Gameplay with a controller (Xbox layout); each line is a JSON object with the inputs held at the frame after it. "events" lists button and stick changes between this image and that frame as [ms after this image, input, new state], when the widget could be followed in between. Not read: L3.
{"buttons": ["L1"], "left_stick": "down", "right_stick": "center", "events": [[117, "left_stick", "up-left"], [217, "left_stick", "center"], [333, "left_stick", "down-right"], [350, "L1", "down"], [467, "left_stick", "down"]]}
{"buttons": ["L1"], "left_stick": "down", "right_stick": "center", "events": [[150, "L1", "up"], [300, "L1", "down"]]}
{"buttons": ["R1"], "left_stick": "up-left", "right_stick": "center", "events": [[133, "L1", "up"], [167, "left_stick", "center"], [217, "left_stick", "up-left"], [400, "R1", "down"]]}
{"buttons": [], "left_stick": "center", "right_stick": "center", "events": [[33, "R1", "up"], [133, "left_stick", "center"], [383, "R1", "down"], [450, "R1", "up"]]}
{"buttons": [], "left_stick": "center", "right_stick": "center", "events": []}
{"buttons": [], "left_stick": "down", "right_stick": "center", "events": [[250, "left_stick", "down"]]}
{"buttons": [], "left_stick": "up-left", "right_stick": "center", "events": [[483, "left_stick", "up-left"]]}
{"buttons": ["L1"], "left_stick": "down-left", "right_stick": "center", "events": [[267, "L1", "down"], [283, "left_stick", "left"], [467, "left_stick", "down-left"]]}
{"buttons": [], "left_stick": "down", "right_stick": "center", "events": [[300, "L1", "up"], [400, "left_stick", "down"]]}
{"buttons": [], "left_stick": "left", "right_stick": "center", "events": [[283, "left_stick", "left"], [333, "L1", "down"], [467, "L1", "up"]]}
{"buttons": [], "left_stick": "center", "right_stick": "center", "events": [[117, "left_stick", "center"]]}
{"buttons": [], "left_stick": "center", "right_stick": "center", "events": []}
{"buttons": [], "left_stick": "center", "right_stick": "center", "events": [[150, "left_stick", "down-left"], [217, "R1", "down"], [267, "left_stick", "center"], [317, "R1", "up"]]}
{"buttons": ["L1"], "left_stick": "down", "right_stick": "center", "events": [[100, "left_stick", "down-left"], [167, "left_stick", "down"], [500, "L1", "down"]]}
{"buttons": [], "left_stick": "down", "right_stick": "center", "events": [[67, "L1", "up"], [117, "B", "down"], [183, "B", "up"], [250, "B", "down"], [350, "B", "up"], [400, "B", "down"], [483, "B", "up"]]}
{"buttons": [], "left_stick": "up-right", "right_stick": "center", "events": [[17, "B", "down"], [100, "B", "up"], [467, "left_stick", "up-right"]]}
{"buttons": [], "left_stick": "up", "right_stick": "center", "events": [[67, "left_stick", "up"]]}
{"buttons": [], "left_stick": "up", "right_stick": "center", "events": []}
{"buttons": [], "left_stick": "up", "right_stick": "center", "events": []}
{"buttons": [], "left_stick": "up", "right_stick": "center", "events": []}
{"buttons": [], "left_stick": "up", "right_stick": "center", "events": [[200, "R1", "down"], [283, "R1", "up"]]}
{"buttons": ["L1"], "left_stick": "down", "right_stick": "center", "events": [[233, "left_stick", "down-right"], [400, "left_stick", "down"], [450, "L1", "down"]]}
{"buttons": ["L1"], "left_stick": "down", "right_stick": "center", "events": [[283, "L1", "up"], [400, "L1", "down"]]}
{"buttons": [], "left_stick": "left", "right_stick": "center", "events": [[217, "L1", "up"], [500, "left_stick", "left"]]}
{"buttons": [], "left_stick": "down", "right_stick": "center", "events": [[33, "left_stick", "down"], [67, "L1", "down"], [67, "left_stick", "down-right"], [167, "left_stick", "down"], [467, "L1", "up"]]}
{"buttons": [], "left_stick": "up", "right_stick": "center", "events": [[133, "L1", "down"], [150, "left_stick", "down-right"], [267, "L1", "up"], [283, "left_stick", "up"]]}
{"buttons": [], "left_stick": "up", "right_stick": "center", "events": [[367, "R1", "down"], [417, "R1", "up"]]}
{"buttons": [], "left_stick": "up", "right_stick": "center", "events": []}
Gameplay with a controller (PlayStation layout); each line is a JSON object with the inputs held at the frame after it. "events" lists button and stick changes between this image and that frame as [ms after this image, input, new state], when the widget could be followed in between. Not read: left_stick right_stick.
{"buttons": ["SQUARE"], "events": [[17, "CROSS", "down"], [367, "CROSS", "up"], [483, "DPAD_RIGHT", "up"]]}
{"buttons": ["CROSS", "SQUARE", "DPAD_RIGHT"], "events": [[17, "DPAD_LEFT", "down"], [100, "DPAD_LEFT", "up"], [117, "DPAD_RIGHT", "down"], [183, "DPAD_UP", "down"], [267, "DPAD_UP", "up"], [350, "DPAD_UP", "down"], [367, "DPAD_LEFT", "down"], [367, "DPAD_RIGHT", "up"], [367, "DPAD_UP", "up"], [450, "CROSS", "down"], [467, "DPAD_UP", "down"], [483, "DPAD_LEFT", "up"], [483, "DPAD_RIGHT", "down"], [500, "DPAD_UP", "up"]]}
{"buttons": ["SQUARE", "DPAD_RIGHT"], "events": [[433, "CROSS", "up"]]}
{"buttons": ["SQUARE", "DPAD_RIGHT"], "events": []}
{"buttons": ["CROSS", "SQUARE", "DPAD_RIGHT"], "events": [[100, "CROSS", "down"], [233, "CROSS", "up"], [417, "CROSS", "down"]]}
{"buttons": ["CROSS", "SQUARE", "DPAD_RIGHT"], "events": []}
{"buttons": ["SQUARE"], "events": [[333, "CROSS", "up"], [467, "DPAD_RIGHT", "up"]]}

────────────────

● **Your objective**: From the first line to the last, write out the data exactly.

● **Task result**:
Gameplay with a controller (Xbox layout); each line is a JSON object with the inputs held at the frame after it. "events" lists button and stick changes between this image and that frame as [ms after this image, input, new state], when the widget could be followed in between. Not read: L3.
{"buttons": ["L1"], "left_stick": "down", "right_stick": "center", "events": [[117, "left_stick", "up-left"], [217, "left_stick", "center"], [333, "left_stick", "down-right"], [350, "L1", "down"], [467, "left_stick", "down"]]}
{"buttons": ["L1"], "left_stick": "down", "right_stick": "center", "events": [[150, "L1", "up"], [300, "L1", "down"]]}
{"buttons": ["R1"], "left_stick": "up-left", "right_stick": "center", "events": [[133, "L1", "up"], [167, "left_stick", "center"], [217, "left_stick", "up-left"], [400, "R1", "down"]]}
{"buttons": [], "left_stick": "center", "right_stick": "center", "events": [[33, "R1", "up"], [133, "left_stick", "center"], [383, "R1", "down"], [450, "R1", "up"]]}
{"buttons": [], "left_stick": "center", "right_stick": "center", "events": []}
{"buttons": [], "left_stick": "down", "right_stick": "center", "events": [[250, "left_stick", "down"]]}
{"buttons": [], "left_stick": "up-left", "right_stick": "center", "events": [[483, "left_stick", "up-left"]]}
{"buttons": ["L1"], "left_stick": "down-left", "right_stick": "center", "events": [[267, "L1", "down"], [283, "left_stick", "left"], [467, "left_stick", "down-left"]]}
{"buttons": [], "left_stick": "down", "right_stick": "center", "events": [[300, "L1", "up"], [400, "left_stick", "down"]]}
{"buttons": [], "left_stick": "left", "right_stick": "center", "events": [[283, "left_stick", "left"], [333, "L1", "down"], [467, "L1", "up"]]}
{"buttons": [], "left_stick": "center", "right_stick": "center", "events": [[117, "left_stick", "center"]]}
{"buttons": [], "left_stick": "center", "right_stick": "center", "events": []}
{"buttons": [], "left_stick": "center", "right_stick": "center", "events": [[150, "left_stick", "down-left"], [217, "R1", "down"], [267, "left_stick", "center"], [317, "R1", "up"]]}
{"buttons": ["L1"], "left_stick": "down", "right_stick": "center", "events": [[100, "left_stick", "down-left"], [167, "left_stick", "down"], [500, "L1", "down"]]}
{"buttons": [], "left_stick": "down", "right_stick": "center", "events": [[67, "L1", "up"], [117, "B", "down"], [183, "B", "up"], [250, "B", "down"], [350, "B", "up"], [400, "B", "down"], [483, "B", "up"]]}
{"buttons": [], "left_stick": "up-right", "right_stick": "center", "events": [[17, "B", "down"], [100, "B", "up"], [467, "left_stick", "up-right"]]}
{"buttons": [], "left_stick": "up", "right_stick": "center", "events": [[67, "left_stick", "up"]]}
{"buttons": [], "left_stick": "up", "right_stick": "center", "events": []}
{"buttons": [], "left_stick": "up", "right_stick": "center", "events": []}
{"buttons": [], "left_stick": "up", "right_stick": "center", "events": []}
{"buttons": [], "left_stick": "up", "right_stick": "center", "events": [[200, "R1", "down"], [283, "R1", "up"]]}
{"buttons": ["L1"], "left_stick": "down", "right_stick": "center", "events": [[233, "left_stick", "down-right"], [400, "left_stick", "down"], [450, "L1", "down"]]}
{"buttons": ["L1"], "left_stick": "down", "right_stick": "center", "events": [[283, "L1", "up"], [400, "L1", "down"]]}
{"buttons": [], "left_stick": "left", "right_stick": "center", "events": [[217, "L1", "up"], [500, "left_stick", "left"]]}
{"buttons": [], "left_stick": "down", "right_stick": "center", "events": [[33, "left_stick", "down"], [67, "L1", "down"], [67, "left_stick", "down-right"], [167, "left_stick", "down"], [467, "L1", "up"]]}
{"buttons": [], "left_stick": "up", "right_stick": "center", "events": [[133, "L1", "down"], [150, "left_stick", "down-right"], [267, "L1", "up"], [283, "left_stick", "up"]]}
{"buttons": [], "left_stick": "up", "right_stick": "center", "events": [[367, "R1", "down"], [417, "R1", "up"]]}
{"buttons": [], "left_stick": "up", "right_stick": "center", "events": []}
Gameplay with a controller (PlayStation layout); each line is a JSON object with the inputs held at the frame after it. "events" lists button and stick changes between this image and that frame as [ms after this image, input, new state], when the widget could be followed in between. Not read: left_stick right_stick.
{"buttons": ["SQUARE"], "events": [[17, "CROSS", "down"], [367, "CROSS", "up"], [483, "DPAD_RIGHT", "up"]]}
{"buttons": ["CROSS", "SQUARE", "DPAD_RIGHT"], "events": [[17, "DPAD_LEFT", "down"], [100, "DPAD_LEFT", "up"], [117, "DPAD_RIGHT", "down"], [183, "DPAD_UP", "down"], [267, "DPAD_UP", "up"], [350, "DPAD_UP", "down"], [367, "DPAD_LEFT", "down"], [367, "DPAD_RIGHT", "up"], [367, "DPAD_UP", "up"], [450, "CROSS", "down"], [467, "DPAD_UP", "down"], [483, "DPAD_LEFT", "up"], [483, "DPAD_RIGHT", "down"], [500, "DPAD_UP", "up"]]}
{"buttons": ["SQUARE", "DPAD_RIGHT"], "events": [[433, "CROSS", "up"]]}
{"buttons": ["SQUARE", "DPAD_RIGHT"], "events": []}
{"buttons": ["CROSS", "SQUARE", "DPAD_RIGHT"], "events": [[100, "CROSS", "down"], [233, "CROSS", "up"], [417, "CROSS", "down"]]}
{"buttons": ["CROSS", "SQUARE", "DPAD_RIGHT"], "events": []}
{"buttons": ["SQUARE"], "events": [[333, "CROSS", "up"], [467, "DPAD_RIGHT", "up"]]}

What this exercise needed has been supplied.